08.04.2007

psychologie de Sarkozy

Loin de moi l’idée de faire du psychologisme, mais devant la surabondance d’images du candidat de la droite il y a lieu de se poser quelques questions...

 SARK

En effet, dès ses premières apparitions télévisées dans les années 70 Sarkozy apparaît avant tout comme un garçon de la bourgeoisie, bien élevé, mais bourré de morgue et surtout très sûr de lui.

 

Très proche des grands hommes d’affaires des années 80 et leur servant la soupe à Neuilly il mise sur Chirac avant de rallier ventre à terre Balladur jusqu’à la défaite cuisante de 95. Fort avec les faibles, faible avec les forts.

 

Sans convictions réelles, il semble se diriger au grès non pas de l’opinion, mais de l’opinion selon les puissants : sondages, anti-fiscalisme, haine des fonctionnaires, "racailles", etc. Sarkozy se coupe du bon sens réel pour ne plus répéter que les slogans des 5 % de Français très riches et désireux de l’être encore plus.

 

On ne saurait mieux se couper du "peuple de droite" qui redoute, lui aussi, la mondialisation.

 

Psychologiquement Sarkozy est donc avant tout du côté des plus forts : les grands capitalistes français, les artistes à la mode, le président Bush.

 

Est-il complexé par sa taille ? Ses origines étrangères ? Possible, en tout cas, c’est un peu le sale gosse qui copine avec le grand costaud pour mieux s’imposer aux autres.

 

Moins cultivé que de Villepin, moins humaniste que Chirac, même dans son propre camp il méprise ceux qui ne pratiquent pas la langue de bois libérale et pro-américaine.

 

Du coup, il multiplie les défaites électorales : il est dépassé par Pasqua/Villiers aux européennes de 99, perd le référendum en Corse, n’évite ni le désastre des Régionales en 2004 ni la déroute du OUI en 2005. Fort de cette réalité il devrait s'effondrer le 22 avril (c'est l'avis éclairé et éclairant d'E. Todd : http://www.dailymotion.com/relevance/search/emmanuel%2Bto... )

 

Pourtant, les 200 fonds de pension qui possède la France ont maintenu leur confiance en lui et nous impose ses slogans creux et ses discours contradictoires relayés par des "journalistes" plus serviles que jamais.

 

Tout ça se voit. Ses mimiques, ses gestes, ses façons de parler traduisent une soif du pouvoir qui n’a plus rien à voir avec Jules César, Napoléon ou de Gaulle.
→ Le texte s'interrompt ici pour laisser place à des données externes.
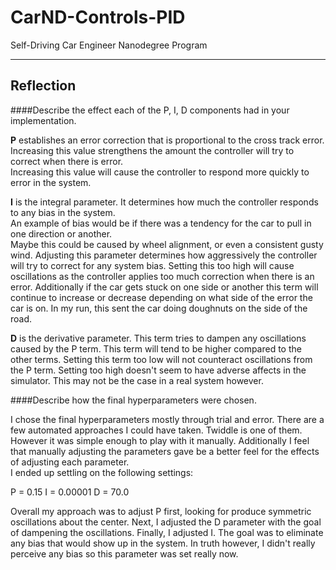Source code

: # CarND-Controls-PID
Self-Driving Car Engineer Nanodegree Program

---

## Reflection

####Describe the effect each of the P, I, D components had in your implementation.

**P** establishes an error correction that is proportional to the cross track error.  
Increasing this value strengthens the amount the controller will try to correct when there is error.  
Increasing this value will cause the controller to respond more quickly to error in the system.

**I** is the integral parameter.  It determines how much the controller responds to any bias in the system.  
An example of bias would be if there was a tendency for the car to pull in one direction or another.  
Maybe this could be caused by wheel alignment, or even a consistent gusty wind.  Adjusting this parameter 
determines how aggressively the controller will try to correct for any system bias.  Setting this too high 
will  cause oscillations as the controller applies too much correction when there is an error.  Additionally 
if the car gets stuck on one side or another this term will continue to increase or decrease depending on what 
side of the error the car is on.  In my run, this sent the car doing doughnuts on the side of the road.

**D** is the derivative parameter.  This term tries to dampen any oscillations caused by the P term.  This 
term will tend to be higher compared to the other terms.  Setting this term too low will not counteract 
oscillations from the P term.  Setting too high doesn't seem to have adverse affects in the simulator.  This may 
not be the case in a real system however. 

####Describe how the final hyperparameters were chosen.

I chose the final hyperparameters mostly through trial and error.  There are a few automated approaches I could 
have taken.  Twiddle is one of them.  However it was simple enough to play with it manually.  Additionally I 
feel that manually adjusting the parameters gave be a better feel for the effects of adjusting each parameter.  
I ended up settling on the following settings:

P = 0.15
I = 0.00001
D = 70.0

Overall my approach was to adjust P first, looking for produce symmetric oscillations about the center.  Next, 
I adjusted the D parameter with the goal of dampening the oscillations.  Finally, I adjusted I.  The goal was 
to eliminate any bias that would show up in the system.  In truth however, I didn't really perceive any bias 
so this parameter was set really now.
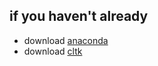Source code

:## if you haven't already
- download [anaconda](https://www.anaconda.com/distribution/)
- download [cltk](https://github.com/cltk/tutorials/blob/master/1%20CLTK%20Setup.ipynb)
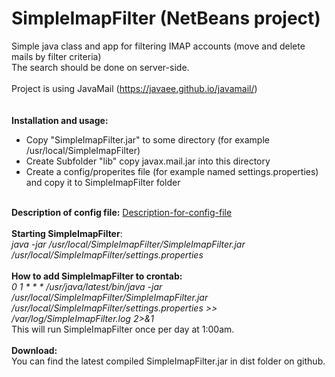 # SimpleImapFilter (NetBeans project)
Simple java class and app for filtering IMAP accounts (move and delete mails by filter criteria)<br>
The search should be done on server-side.<br>
<br>
Project is using JavaMail (https://javaee.github.io/javamail/)<br>
<br>
<br>
<b>Installation and usage:</b><br>
<ul>
<li>Copy "SimpleImapFilter.jar" to some directory (for example /usr/local/SimpleImapFilter)</li>
<li>Create Subfolder "lib" copy javax.mail.jar into this directory</li>
<li>Create a config/properites file (for example named settings.properties) and copy it to SimpleImapFilter folder</li>
</ul>
<br>
<b>Description of config file:</b> <a href="https://github.com/ovaron76github/SimpleImapFilter/wiki/Description-for-config-file">Description-for-config-file</a><br>
<br>
<b>Starting SimpleImapFilter</b>:<br>
<i>java -jar /usr/local/SimpleImapFilter/SimpleImapFilter.jar /usr/local/SimpleImapFilter/settings.properties</i><br>
<br>
<b>How to add SimpleImapFilter to crontab:</b><br>
<i>0 1 * * * /usr/java/latest/bin/java -jar /usr/local/SimpleImapFilter/SimpleImapFilter.jar /usr/local/SimpleImapFilter/settings.properties >> /var/log/SimpleImapFilter.log 2>&1</i><br>
This will run SimpleImapFilter once per day at 1:00am.<br>
<br>
<b>Download:</b><br>
You can find the latest compiled SimpleImapFilter.jar in dist folder on github.<br>
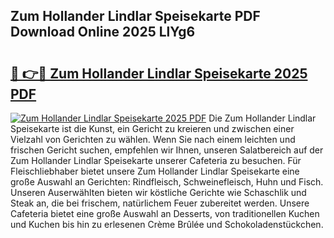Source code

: ## Zum Hollander Lindlar Speisekarte PDF Download Online 2025 LlYg6

# <h2><a href="http://gcbcugh.nevu.top/?p=Zum+Hollander+Lindlar+Speisekarte">🔗 👉🔴 Zum Hollander Lindlar Speisekarte 2025 PDF</a></h2>

[![Zum Hollander Lindlar Speisekarte 2025 PDF](https://i.imgur.com/dBaPXMq.png)](http://gcbcugh.nevu.top/?p=Zum+Hollander+Lindlar+Speisekarte)
Die Zum Hollander Lindlar Speisekarte ist die Kunst, ein Gericht zu kreieren und zwischen einer Vielzahl von Gerichten zu wählen. Wenn Sie nach einem leichten und frischen Gericht suchen, empfehlen wir Ihnen, unseren Salatbereich auf der Zum Hollander Lindlar Speisekarte unserer Cafeteria zu besuchen. Für Fleischliebhaber bietet unsere Zum Hollander Lindlar Speisekarte eine große Auswahl an Gerichten: Rindfleisch, Schweinefleisch, Huhn und Fisch. Unseren Auserwählten bieten wir köstliche Gerichte wie Schaschlik und Steak an, die bei frischem, natürlichem Feuer zubereitet werden. Unsere Cafeteria bietet eine große Auswahl an Desserts, von traditionellen Kuchen und Kuchen bis hin zu erlesenen Crème Brûlée und Schokoladenstückchen.
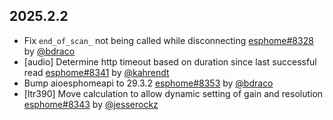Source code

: ## 2025.2.2

- Fix ``end_of_scan_`` not being called while disconnecting [esphome#8328](https://github.com/esphome/esphome/pull/8328) by [@bdraco](https://github.com/bdraco)
- [audio] Determine http timeout based on duration since last successful read [esphome#8341](https://github.com/esphome/esphome/pull/8341) by [@kahrendt](https://github.com/kahrendt)
- Bump aioesphomeapi to 29.3.2 [esphome#8353](https://github.com/esphome/esphome/pull/8353) by [@bdraco](https://github.com/bdraco)
- [ltr390] Move calculation to allow dynamic setting of gain and resolution [esphome#8343](https://github.com/esphome/esphome/pull/8343) by [@jesserockz](https://github.com/jesserockz)

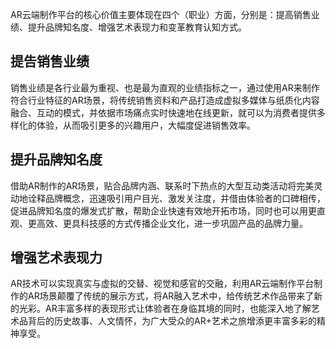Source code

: AR云端制作平台的核心价值主要体现在四个（职业）方面，分别是：提高销售业绩、提升品牌知名度、增强艺术表现力和变革教育认知方式。

## 提告销售业绩

销售业绩是各行业最为重视、也是最为直观的业绩指标之一，通过使用AR来制作符合行业特征的AR场景，将传统销售资料和产品打造成虚拟多媒体与纸质化内容融合、互动的模式，并依据市场痛点实时快速地在线更新，就可以为消费者提供多样化的体验，从而吸引更多的兴趣用户，大幅度促进销售效率。

## 提升品牌知名度

借助AR制作的AR场景，贴合品牌内涵、联系时下热点的大型互动类活动将完美灵动地诠释品牌概念，迅速吸引用户目光、激发关注度，并借由体验者的口碑相传，促进品牌知名度的爆发式扩散，帮助企业快速有效地开拓市场，同时也可以用更直观、更高效、更具科技感的方式传播企业文化，进一步巩固产品的品牌力量。

## 增强艺术表现力

AR技术可以实现真实与虚拟的交替、视觉和感官的交融，利用AR云端制作平台制作的AR场景颠覆了传统的展示方式，将AR融入艺术中，给传统艺术作品带来了新的光彩。AR丰富多样的表现形式让体验者在身临其境的同时，也能深入地了解艺术品背后的历史故事、人文情怀，为广大受众的AR+艺术之旅增添更丰富多彩的精神享受。






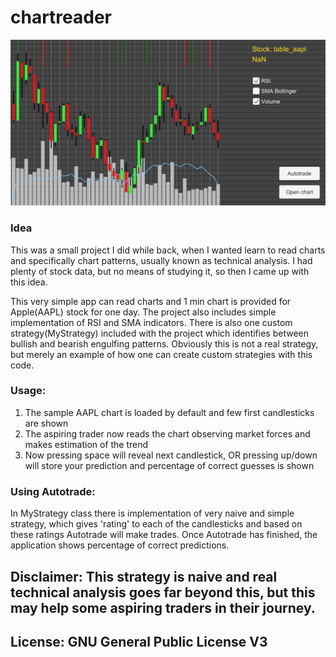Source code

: # chartreader

<img src="https://github.com/joni-mikkola/chartreader/blob/master/screenshots/screenshot.png" alt="Chart reader">

### Idea
This was a small project I did while back, when I wanted learn to read charts and specifically chart patterns, usually known as technical analysis.
I had plenty of stock data, but no means of studying it, so then I came up with this idea. 

This very simple app can read charts and 1 min chart is provided for Apple(AAPL) stock for one day.
The project also includes simple implementation of RSI and SMA indicators. There is also one custom strategy(MyStrategy) included with the project
which identifies between bullish and bearish engulfing patterns. Obviously this is not a real strategy, but merely an example of how one can create custom strategies with this code.

### Usage:
1. The sample AAPL chart is loaded by default and few first candlesticks are shown
2. The aspiring trader now reads the chart observing market forces and makes estimation of the trend
3. Now pressing space will reveal next candlestick, OR pressing up/down will store your prediction and percentage of correct guesses is shown

### Using Autotrade:
In MyStrategy class there is implementation of very naive and simple strategy, which gives 'rating' to each of the candlesticks and based on these ratings Autotrade will make trades.
Once Autotrade has finished, the application shows percentage of correct predictions.

## Disclaimer: This strategy is naive and real technical analysis goes far beyond this, but this may help some aspiring traders in their journey.

## License: GNU General Public License V3

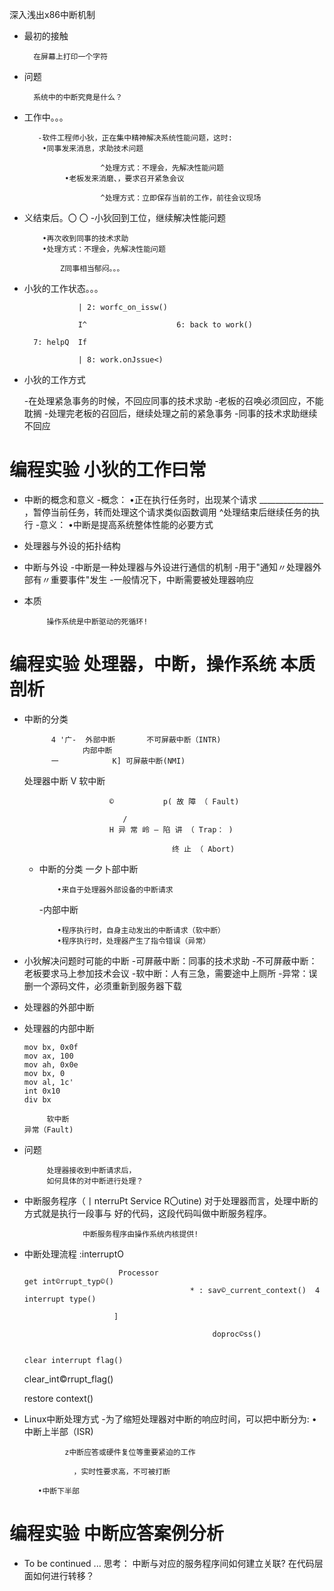 深入浅出x86中断机制

- 最初的接触

        在屏幕上打印一个字符

- 问题

        系统中的中断究竟是什么？

- 工作中。。。

         -软件工程师小狄，正在集中精神解决系统性能问题，这时:
          •同事发来消息，求助技术问题

                       ^处理方式：不理会，先解决性能问题
               •老板发来消磨、，要求召开紧急会议

                       ^处理方式：立即保存当前的工作，前往会议现场

-  义结束后。〇 〇
    -小狄回到工位，继续解决性能问题

           •再次收到同事的技术求助
           •处理方式：不理会，先解决性能问题

               Z同事相当郁闷。。。

- 小狄的工作状态。。。

                  | 2: worfc_on_issw()

                  I^                    6: back to work()

        7: helpQ  If

                  | 8: work.onJssue<)


- 小狄的工作方式

     -在处理紧急事务的时候，不回应同事的技术求助
     -老板的召唤必须回应，不能耽搁
     -处理完老板的召回后，继续处理之前的紧急事务
     -同事的技术求助继续不回应

# 编程实验 小狄的工作曰常

- 中断的概念和意义
    -概念：
     •正在执行任务时，出现某个请求            ________________
          ，暂停当前任务，转而处理这个请求类似函数调用
          ^处理结束后继续任务的执行
    -意义：
     •中断是提高系统整体性能的必要方式

- 处理器与外设的拓扑结构

- 中断与外设
    -中断是一种处理器与外设进行通信的机制
    -用于"通知〃处理器外部有〃重要事件"发生
    -一般情况下，中断需要被处理器响应

- 本质

           操作系统是中断驱动的死循环!

# 编程实验 处理器，中断，操作系统 本质剖析

- 中断的分类

            4 '广-  外部中断       不可屏蔽中断（INTR)
                   内部中断
            一            K] 可屏蔽中断(NMI)

     处理器中断      V               软中断

                         ©           p( 故 障 （ Fault)

                            /
                         H 异 常 岭 ― 陷 讲 （ Trap： )

                                       终 止 （ Abort)

    - 中断的分类
     一夕卜部中断

              •来自于处理器外部设备的中断请求
        -内部中断

              •程序执行时，自身主动发出的中断请求（软中断）
              •程序执行时，处理器产生了指令错误（异常）

- 小狄解决问题时可能的中断
    -可屏蔽中断：同事的技术求助
    -不可屏蔽中断：老板要求马上参加技术会议
    -软中断：人有三急，需要途中上厕所
    -异常：误删一个源码文件，必须重新到服务器下载

- 处理器的外部中断

- 处理器的内部中断

      mov bx, 0x0f                                                                              mov ax, 100
      mov ah, 0x0e                                                                              mov bx, 0
      mov al, 1c'
      int 0x10                                                                                   div bx

           软中断                                                                                  异常（Fault)

- 问题

           处理器接收到中断请求后，
           如何具体的对中断进行处理？

- 中断服务程序（丨nterruPt Service R〇utine)
          对于处理器而言，处理中断的方式就是执行一段事与
                 好的代码，这段代码叫做中断服务程序。

                   中断服务程序由操作系统内核提供!


-  中断处理流程                                                                     :interruptO

                            Processor                                   get int©rrupt_typ©()
                                            * : sav©_current_context()  4 interrupt type()

                           ]

                                                 doproc©ss()

                                                                        clear interrupt flag()

      clear_int©rrupt_flag()

      restore context()


-  Linux中断处理方式
    -为了缩短处理器对中断的响应时间，可以把中断分为:
          •中断上半部（ISR)

                z中断应答或硬件复位等重要紧迫的工作

                  ，实时性要求高，不可被打断

          •中断下半部

# 编程实验 中断应答案例分析

-  To be continued ...
                  思考：
                      中断与对应的服务程序间如何建立关联?
                                 在代码层面如何进行转移？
Non, Sarkozy ce n’est plus l’homme de la nation, c’est le premier de la classe qui gère la tirelire de l’école et qui ne veut pas partager. A de Gaulle on n’osait pas mentir, à Sarkozy on n’ose pas dire la vérité.

 

Rajoutez à cela une ignorance énorme (ne pas savoir que Ben Laden est un extrémiste sunnite et non chiite) et un manque de culture scientifique abyssale (pour lui la pédophilie serait génétique) montre bien combien il ne sait que "copier / coller" les poncifs les plus navrants de la pensée américaine.

Dans des circonstances à peine différentes des nôtres il pourrait très bien devenir une sorte d'apprenti dictateur, comme les millions de petits chefs arrivistes et taigneux qui votent pour lui.